Le 22 août dernier, un décret paru au Journal officiel, précisait plus finement les modalités de collecte et de communication des informations portant sur les services publics de transport ferroviaire de voyageurs. D’après le site Banque des Territoires, ce texte d’application n’épuise pas la question de l’accès aux données des régions en vertu de leur rôle d’AOT. L’Arafer souligne qu’« il subsiste de fortes incertitudes sur le périmètre des informations concernées, ce qui pourrait générer pour les AOT d’importantes difficultés à obtenir des données pourtant essentielles à la mise en concurrence des contrats de service public. » Europe ou pas, il faut aussi sauvegarder l’opérateur historique, dit-on. On peut voir dans d’autres pays la même rhétorique institutionnelle sur le plan régional, par exemple en Slovaquie ou en Autriche. On notera que les pays qui ont régionalisé leurs trains locaux, avaient eux aussi buté à leurs débuts sur les mêmes problèmes. Depuis lors, aidées par de nombreux consultants et l’expérience acquise au fil du temps, Länder, Provinces ou Comptés disposent maintenant d’une expertise plus fine pour rédiger leur cahier des charges, avec dorénavant leurs propres données et une législation nationale qui s’est elle aussi affinée. Un thème que Jean-Pierre Farandou, désormais ex-patron de Keolis, connait fort bien…

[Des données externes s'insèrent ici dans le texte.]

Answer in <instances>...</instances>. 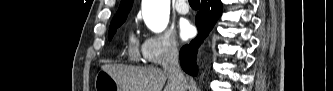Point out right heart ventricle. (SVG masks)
Wrapping results in <instances>:
<instances>
[{"mask_svg": "<svg viewBox=\"0 0 333 91\" xmlns=\"http://www.w3.org/2000/svg\"><path fill=\"white\" fill-rule=\"evenodd\" d=\"M128 56L133 61H137L140 56L137 42L133 35H130L129 37Z\"/></svg>", "mask_w": 333, "mask_h": 91, "instance_id": "obj_1", "label": "right heart ventricle"}]
</instances>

Les consultations publiques de Régions de France seront menées d’ici fin octobre 2019. Elles ont pour objectif de consolider les compétences des Régions, d’identifier les « marchés d’expertises » et de recueillir l’avis des acteurs concernés sur les questions évoquées ci-dessus. Ce socle commun d’analyses devrait permettre aux Régions d’affiner leurs stratégies ultérieures dans le cadre législatif à venir, explique leur site.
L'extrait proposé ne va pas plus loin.